Your databases are also used to store all your log data, and you’d want to check if disk space was insufficient to store all logs, or if any logs were left out recently. Notice if the data stored on these disks were altered or tampered with.
The first thing to check in the operating system (OS) layer should be the access controls for audit logs. This is because savvy attackers will first try to delete or alter audit logs to cover their tracks. Audit logs record all user activity in the system, and if an attack is in progress, the faster you secure your audit logs the better.
Another thing to check is if timestamps are consistent across all your system logs. Often, attackers would change the timestamps for certain log files making it difficult for you to correlate one piece of log data with another. This makes investigation difficult and gives the attacker more time to carry out their agenda.
Once you’re confident that your audit logs and timestamps haven’t been tampered with, you can investigate other OS level logs to trace user activity. How users logged in and out of your system, system changes especially related to access controls, usage of admin privileges, changes in network ports, files and software that was added or removed, and commands executed recently, especially those from privileged accounts – all this information can be analyzed using your system logs.
The operating system is like the control center for your entire applications stack, and commands originating from here need to be investigated during an attack. The next place to look for vulnerabilities is the hardware devices in your system.

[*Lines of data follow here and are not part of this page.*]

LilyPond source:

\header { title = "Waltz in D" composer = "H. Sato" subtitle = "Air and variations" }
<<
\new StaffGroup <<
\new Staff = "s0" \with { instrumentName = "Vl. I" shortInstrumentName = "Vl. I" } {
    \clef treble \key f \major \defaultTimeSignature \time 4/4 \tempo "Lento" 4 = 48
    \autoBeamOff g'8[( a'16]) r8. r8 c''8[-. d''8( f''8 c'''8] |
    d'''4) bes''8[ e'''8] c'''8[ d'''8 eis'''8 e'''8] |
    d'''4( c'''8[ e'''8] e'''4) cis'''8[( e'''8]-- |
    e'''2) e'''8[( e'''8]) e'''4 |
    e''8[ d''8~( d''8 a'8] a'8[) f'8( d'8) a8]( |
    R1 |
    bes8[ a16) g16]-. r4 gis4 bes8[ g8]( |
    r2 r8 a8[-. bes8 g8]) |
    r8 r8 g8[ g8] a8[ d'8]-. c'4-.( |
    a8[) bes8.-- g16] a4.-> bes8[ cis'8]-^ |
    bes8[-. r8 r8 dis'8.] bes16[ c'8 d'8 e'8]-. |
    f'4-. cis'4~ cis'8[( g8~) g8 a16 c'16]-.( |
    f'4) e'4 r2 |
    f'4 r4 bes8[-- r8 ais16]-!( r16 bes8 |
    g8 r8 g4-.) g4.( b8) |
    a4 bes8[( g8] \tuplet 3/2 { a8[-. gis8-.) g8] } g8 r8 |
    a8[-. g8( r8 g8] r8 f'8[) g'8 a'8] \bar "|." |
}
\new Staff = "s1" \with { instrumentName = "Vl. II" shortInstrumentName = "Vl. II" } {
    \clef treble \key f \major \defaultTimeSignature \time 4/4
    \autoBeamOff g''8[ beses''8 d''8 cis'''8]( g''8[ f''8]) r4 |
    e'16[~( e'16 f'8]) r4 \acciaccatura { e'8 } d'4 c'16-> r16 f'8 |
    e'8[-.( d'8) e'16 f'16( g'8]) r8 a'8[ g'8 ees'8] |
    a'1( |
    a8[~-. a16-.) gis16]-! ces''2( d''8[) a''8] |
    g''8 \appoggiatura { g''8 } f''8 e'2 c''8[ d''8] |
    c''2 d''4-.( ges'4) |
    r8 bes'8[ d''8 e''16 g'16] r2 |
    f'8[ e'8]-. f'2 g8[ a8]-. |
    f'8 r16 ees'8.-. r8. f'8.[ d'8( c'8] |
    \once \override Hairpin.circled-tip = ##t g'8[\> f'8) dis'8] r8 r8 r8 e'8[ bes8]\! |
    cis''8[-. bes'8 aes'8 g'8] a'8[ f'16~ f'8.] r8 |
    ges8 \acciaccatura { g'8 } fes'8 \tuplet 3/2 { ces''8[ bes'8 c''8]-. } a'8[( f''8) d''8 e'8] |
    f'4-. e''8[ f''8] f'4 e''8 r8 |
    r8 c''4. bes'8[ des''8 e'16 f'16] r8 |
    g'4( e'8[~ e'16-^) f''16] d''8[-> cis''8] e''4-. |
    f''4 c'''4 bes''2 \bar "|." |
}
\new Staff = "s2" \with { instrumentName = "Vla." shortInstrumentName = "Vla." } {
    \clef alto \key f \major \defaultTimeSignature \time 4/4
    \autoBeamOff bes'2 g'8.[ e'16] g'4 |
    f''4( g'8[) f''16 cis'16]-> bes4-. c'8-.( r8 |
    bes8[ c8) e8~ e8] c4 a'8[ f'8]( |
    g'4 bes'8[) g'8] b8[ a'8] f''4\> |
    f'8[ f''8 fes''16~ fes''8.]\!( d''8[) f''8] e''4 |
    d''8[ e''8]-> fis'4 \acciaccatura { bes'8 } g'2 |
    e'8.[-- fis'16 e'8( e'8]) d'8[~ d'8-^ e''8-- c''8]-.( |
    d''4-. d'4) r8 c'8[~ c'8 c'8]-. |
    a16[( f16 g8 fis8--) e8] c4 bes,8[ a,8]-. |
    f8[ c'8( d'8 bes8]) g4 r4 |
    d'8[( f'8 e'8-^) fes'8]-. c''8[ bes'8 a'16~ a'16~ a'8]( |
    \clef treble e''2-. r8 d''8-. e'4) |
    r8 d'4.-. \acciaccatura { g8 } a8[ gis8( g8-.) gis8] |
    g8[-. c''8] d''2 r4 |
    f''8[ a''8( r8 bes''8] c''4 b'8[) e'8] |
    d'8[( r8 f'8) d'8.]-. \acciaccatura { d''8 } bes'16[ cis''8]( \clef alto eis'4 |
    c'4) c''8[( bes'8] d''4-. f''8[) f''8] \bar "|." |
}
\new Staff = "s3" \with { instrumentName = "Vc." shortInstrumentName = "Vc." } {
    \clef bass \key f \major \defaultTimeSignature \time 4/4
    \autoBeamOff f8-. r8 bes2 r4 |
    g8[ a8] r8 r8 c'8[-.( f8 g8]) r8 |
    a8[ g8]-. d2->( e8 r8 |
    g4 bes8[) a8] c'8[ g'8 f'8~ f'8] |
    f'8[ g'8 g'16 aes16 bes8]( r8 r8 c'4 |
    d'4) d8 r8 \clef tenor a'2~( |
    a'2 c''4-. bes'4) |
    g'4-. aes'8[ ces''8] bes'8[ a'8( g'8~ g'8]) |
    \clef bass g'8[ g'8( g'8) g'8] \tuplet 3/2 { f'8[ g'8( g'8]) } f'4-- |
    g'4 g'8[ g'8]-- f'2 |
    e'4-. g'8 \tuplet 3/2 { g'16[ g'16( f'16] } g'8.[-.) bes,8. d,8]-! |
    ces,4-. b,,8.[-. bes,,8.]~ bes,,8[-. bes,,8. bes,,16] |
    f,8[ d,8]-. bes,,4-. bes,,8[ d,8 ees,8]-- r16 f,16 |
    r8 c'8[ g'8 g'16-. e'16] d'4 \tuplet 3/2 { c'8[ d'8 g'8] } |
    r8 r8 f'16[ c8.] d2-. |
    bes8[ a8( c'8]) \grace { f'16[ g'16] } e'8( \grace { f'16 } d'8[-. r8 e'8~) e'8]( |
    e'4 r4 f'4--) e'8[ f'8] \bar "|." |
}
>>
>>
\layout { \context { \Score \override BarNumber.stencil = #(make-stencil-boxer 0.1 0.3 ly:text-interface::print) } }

Hardware or infrastructure level
Some of the recent DDoS attacks, like the one that affected Dyn last year was a result of hackers gaining access to hardware devices that end users owned. They cracked the weak passwords of these devices and overloaded the server with requests. If end user devices are a major part of your system, they should be watched carefully as they can be easy targets for hackers. Looking at log data for how edge devices behave on the network can help spot these attacks. With the growth of the internet of things (IoT) and smart devices across all sectors, these types of attacks are becoming more common.
Additionally, if your servers or other hardware are also accessed by third-party vendors, or partner organizations, you need to keep an eye on how these organizations use your hardware and the data on it.
After the incident
Hopefully, all these sources of log data can help you as you troubleshoot and resolve attacks. After the incident, you’ll need to write a post-mortem. Even in this step, log data is critical to telling the entire story of the attack – its origin, progression, impact radius, resolution, and finally restoring the system back to normalcy.
As you can tell, log data is present at every stage of incident management and triaging. If you want to secure your system, pay attention to the logs you’re collecting. If you want to be equipped to deal with today’s large scale attacks, you’ll need to look to your log data. It’s no doubt logs are essential to SecOps, and understanding how to use them during an incident is an important skill to learn.